Write out the lines of the records from the one containing "pero al menos a" through the one containing "flota, y parece", both included.

ENTRIES PROVIDED:

◇ ◇ ◇ ◇

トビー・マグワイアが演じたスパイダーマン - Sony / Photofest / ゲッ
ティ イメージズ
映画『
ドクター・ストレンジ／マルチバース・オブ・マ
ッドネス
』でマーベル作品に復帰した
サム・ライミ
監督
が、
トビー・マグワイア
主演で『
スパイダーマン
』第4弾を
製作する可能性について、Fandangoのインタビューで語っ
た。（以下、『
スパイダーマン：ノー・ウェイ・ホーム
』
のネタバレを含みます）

◇ ◇ ◇ ◇

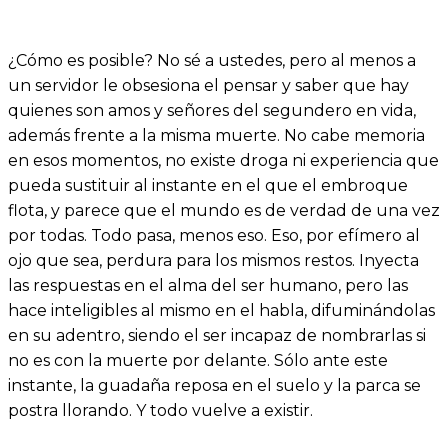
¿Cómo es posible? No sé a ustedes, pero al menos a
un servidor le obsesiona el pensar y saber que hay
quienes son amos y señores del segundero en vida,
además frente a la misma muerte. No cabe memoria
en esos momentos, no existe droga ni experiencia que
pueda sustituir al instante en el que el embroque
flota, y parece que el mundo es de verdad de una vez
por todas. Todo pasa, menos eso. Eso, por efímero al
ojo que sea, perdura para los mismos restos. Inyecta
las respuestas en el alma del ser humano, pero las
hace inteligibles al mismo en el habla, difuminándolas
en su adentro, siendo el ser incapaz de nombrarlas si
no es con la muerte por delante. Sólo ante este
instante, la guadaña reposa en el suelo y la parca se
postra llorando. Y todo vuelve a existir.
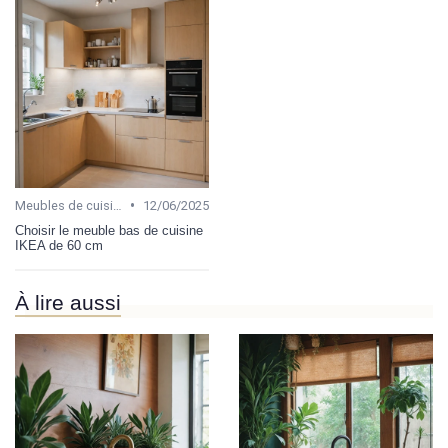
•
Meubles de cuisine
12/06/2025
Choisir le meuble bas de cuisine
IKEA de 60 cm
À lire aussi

◇ ◇ ◇ ◇

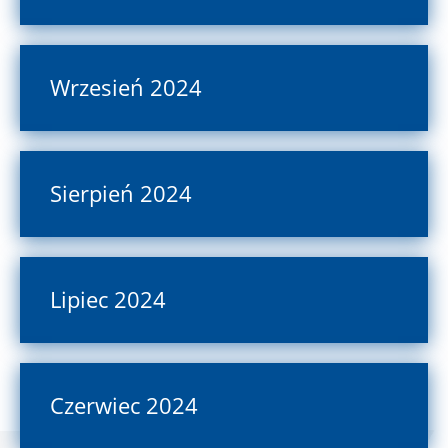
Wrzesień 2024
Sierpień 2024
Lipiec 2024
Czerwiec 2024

◇ ◇ ◇ ◇

RESPONSE TO THIS TASK:
¿Cómo es posible? No sé a ustedes, pero al menos a
un servidor le obsesiona el pensar y saber que hay
quienes son amos y señores del segundero en vida,
además frente a la misma muerte. No cabe memoria
en esos momentos, no existe droga ni experiencia que
pueda sustituir al instante en el que el embroque
flota, y parece que el mundo es de verdad de una vez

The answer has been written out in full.